◆ Directions ◆
Lines before the one containing "Figure 8. NIR-reflectance" are not copied; that line and every one after it, through the end of the material below, are printed exactly, without pictures.

◆ Records for this exercise ◆
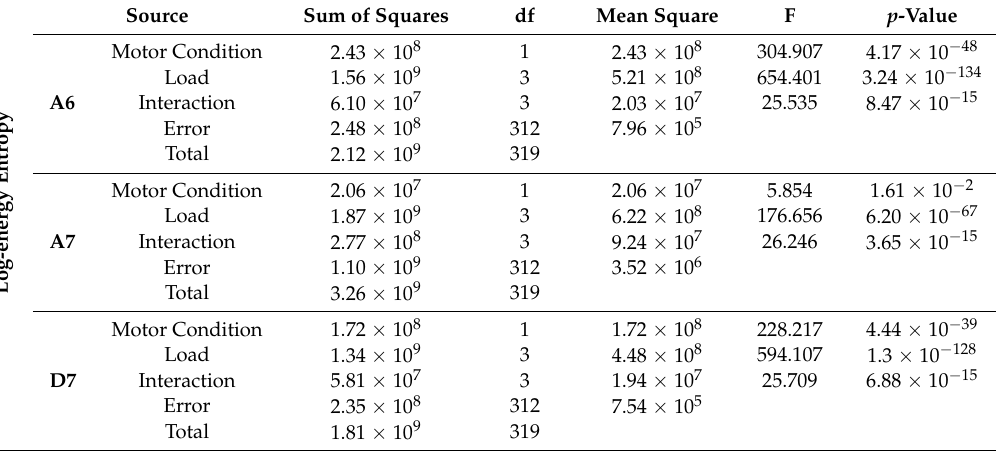
Table 4. Analysis of variance for log-energy entropy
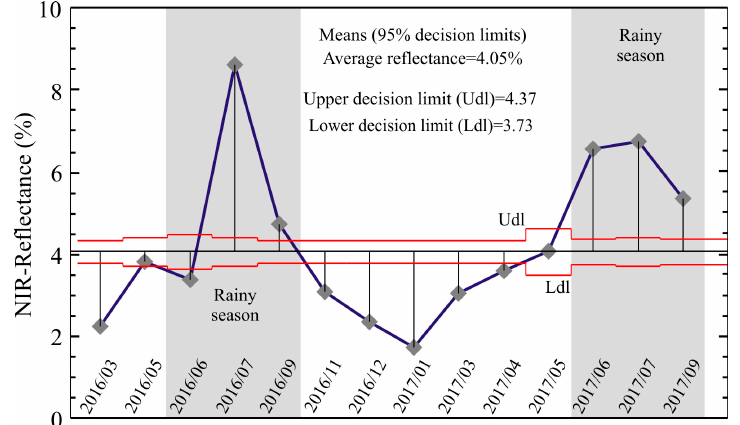
Figure 8. NIR-reflectance inter-annual variation, highlighting the seasonal contrasts between summer and winter seasons.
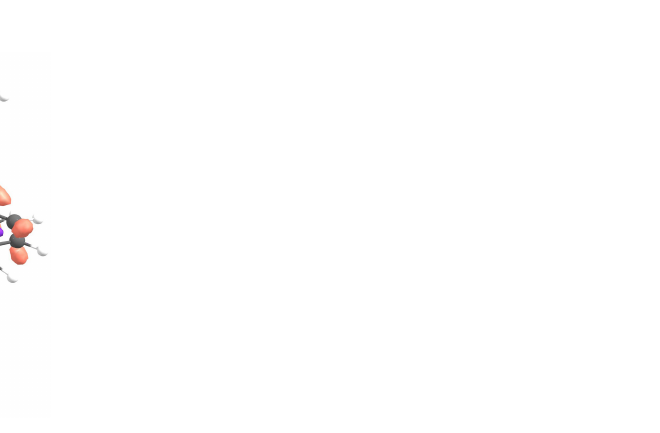
Figure 6. The TD-B3LYP/6-31G(d) density difference of the S 1 state at its minimum geometry in the D1 dimer of TPF obtained from QM(TD-B3LYP)/QM’(DFTB) optimisations.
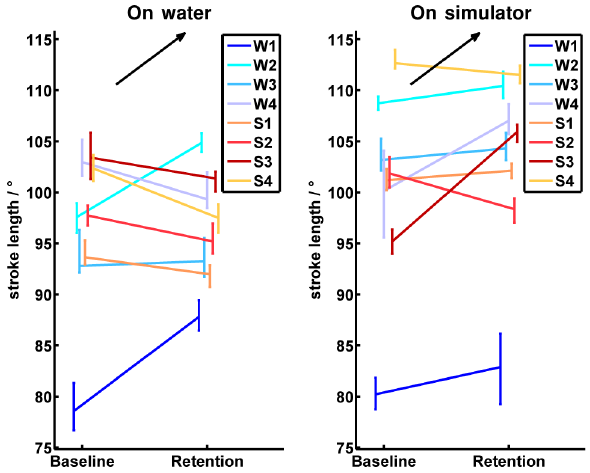
Figure 13. Absolute values of the stroke length. The left half image shows the development of all participants from baseline to retention tests on water, while the right half image illustrates the baseline and retention measurements on the simulator. Participants of the on-water group are indicated by bluish colors and abbreviated by W 1 to W 4 in the legend. Participants of the simulator group are indicated by reddish colors and abbreviated by S 1 to S 4 in the legend. The vertical bars in the baseline and retention tests cover all values performed by the corresponding participant. The measured values in the baseline and the retention tests are connected in the mean values for each participant. The black arrow indicates the direction of the desired development from baseline to retention in the corresponding test environment.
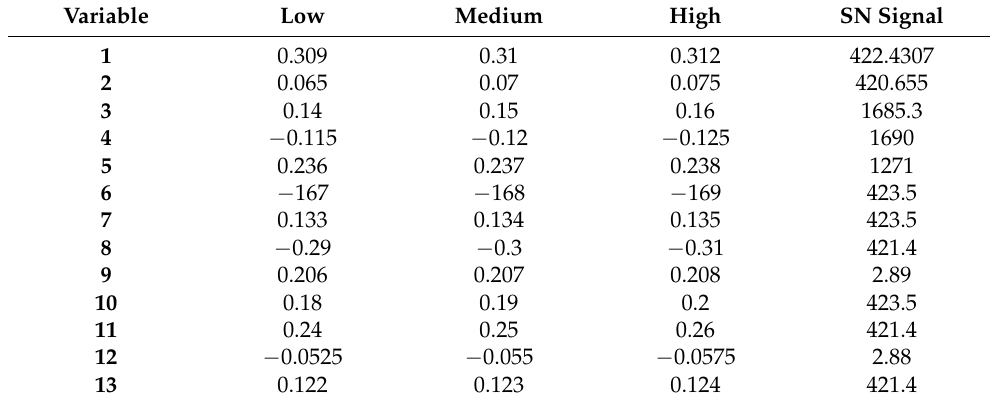
Table 4. Tested variables and their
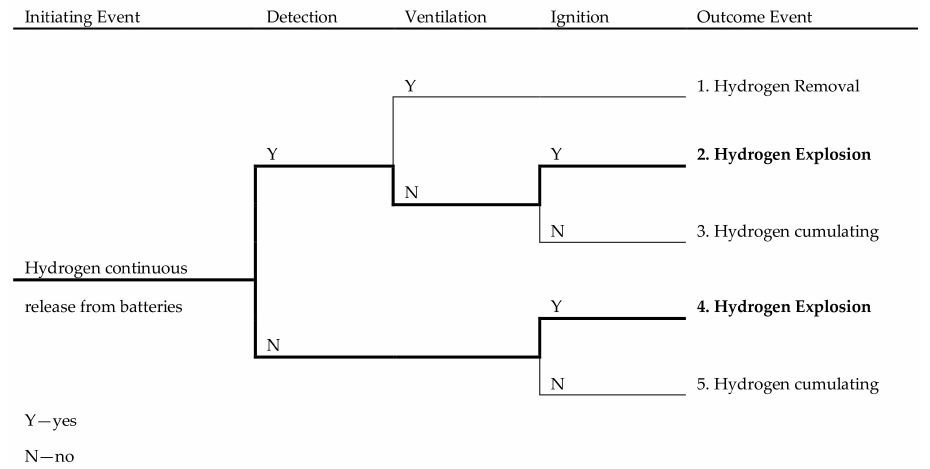
Figure 1. Event tree used for the derivation of possible incident scenarios.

◆ Solved problem ◆
Figure 8. NIR-reflectance inter-annual variation, highlighting the seasonal contrasts between summer and winter seasons.
Figure 6. The TD-B3LYP/6-31G(d) density difference of the S 1 state at its minimum geometry in the D1 dimer of TPF obtained from QM(TD-B3LYP)/QM’(DFTB) optimisations.
Figure 13. Absolute values of the stroke length. The left half image shows the development of all participants from baseline to retention tests on water, while the right half image illustrates the baseline and retention measurements on the simulator. Participants of the on-water group are indicated by bluish colors and abbreviated by W 1 to W 4 in the legend. Participants of the simulator group are indicated by reddish colors and abbreviated by S 1 to S 4 in the legend. The vertical bars in the baseline and retention tests cover all values performed by the corresponding participant. The measured values in the baseline and the retention tests are connected in the mean values for each participant. The black arrow indicates the direction of the desired development from baseline to retention in the corresponding test environment.
Table 4. Tested variables and their
Figure 1. Event tree used for the derivation of possible incident scenarios.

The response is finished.